Work to complete: Can you convert the records below into a two-column CSV with the headers "field" and "entry", one row per line, each quoted and with any line breaks changed to spaces? Begin at the line that has "name author: (Aubl.) A. DC." and stop after the line that has "name author: Hance".

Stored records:
========

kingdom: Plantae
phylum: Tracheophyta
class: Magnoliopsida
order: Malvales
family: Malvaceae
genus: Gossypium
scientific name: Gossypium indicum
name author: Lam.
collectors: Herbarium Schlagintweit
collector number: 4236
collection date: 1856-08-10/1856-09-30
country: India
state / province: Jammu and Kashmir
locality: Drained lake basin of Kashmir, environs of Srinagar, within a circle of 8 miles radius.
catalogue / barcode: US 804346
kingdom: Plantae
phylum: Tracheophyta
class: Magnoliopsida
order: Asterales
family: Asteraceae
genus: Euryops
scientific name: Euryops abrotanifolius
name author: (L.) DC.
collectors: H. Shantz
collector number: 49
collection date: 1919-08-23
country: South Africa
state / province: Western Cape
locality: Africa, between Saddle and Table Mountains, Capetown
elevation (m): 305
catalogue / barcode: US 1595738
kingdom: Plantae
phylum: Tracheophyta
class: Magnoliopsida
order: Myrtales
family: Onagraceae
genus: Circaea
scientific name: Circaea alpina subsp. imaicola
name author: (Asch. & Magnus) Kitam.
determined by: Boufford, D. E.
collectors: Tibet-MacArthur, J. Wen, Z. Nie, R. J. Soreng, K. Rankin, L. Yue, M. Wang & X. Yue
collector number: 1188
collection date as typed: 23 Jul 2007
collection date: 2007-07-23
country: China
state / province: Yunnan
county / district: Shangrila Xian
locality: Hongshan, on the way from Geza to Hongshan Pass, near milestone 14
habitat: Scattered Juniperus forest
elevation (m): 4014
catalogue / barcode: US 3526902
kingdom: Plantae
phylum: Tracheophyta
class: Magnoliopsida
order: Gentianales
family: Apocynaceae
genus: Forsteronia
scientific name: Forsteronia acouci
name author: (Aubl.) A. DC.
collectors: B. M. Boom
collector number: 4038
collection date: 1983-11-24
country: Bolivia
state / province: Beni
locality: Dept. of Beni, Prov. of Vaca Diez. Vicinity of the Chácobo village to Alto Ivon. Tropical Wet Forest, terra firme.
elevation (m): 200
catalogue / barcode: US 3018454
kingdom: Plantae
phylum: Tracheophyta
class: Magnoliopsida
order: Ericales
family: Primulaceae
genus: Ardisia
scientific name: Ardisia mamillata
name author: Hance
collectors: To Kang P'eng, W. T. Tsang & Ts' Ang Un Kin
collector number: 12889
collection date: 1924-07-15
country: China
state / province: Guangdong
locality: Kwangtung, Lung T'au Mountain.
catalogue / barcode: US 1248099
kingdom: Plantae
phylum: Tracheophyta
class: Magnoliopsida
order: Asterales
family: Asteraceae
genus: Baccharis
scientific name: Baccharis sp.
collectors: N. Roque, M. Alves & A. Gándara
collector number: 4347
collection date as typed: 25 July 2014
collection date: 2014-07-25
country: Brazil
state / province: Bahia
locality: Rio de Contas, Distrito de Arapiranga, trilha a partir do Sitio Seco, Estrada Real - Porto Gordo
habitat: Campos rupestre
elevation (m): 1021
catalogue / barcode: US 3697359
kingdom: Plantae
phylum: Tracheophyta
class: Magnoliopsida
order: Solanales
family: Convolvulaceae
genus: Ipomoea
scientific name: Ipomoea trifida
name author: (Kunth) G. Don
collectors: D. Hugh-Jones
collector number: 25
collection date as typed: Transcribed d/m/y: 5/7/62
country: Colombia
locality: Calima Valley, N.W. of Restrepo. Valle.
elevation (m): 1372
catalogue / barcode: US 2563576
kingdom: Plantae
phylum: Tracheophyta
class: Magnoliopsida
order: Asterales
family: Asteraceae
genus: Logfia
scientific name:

========

Complete answer:
field,entry
"name author:","(Aubl.) A. DC."
"collectors:","B. M. Boom"
"collector number:","4038"
"collection date:","1983-11-24"
"country:","Bolivia"
"state / province:","Beni"
"locality:","Dept. of Beni, Prov. of Vaca Diez. Vicinity of the Chácobo village to Alto Ivon. Tropical Wet Forest, terra firme."
"elevation (m):","200"
"catalogue / barcode:","US 3018454"
"kingdom:","Plantae"
"phylum:","Tracheophyta"
"class:","Magnoliopsida"
"order:","Ericales"
"family:","Primulaceae"
"genus:","Ardisia"
"scientific name:","Ardisia mamillata"
"name author:","Hance"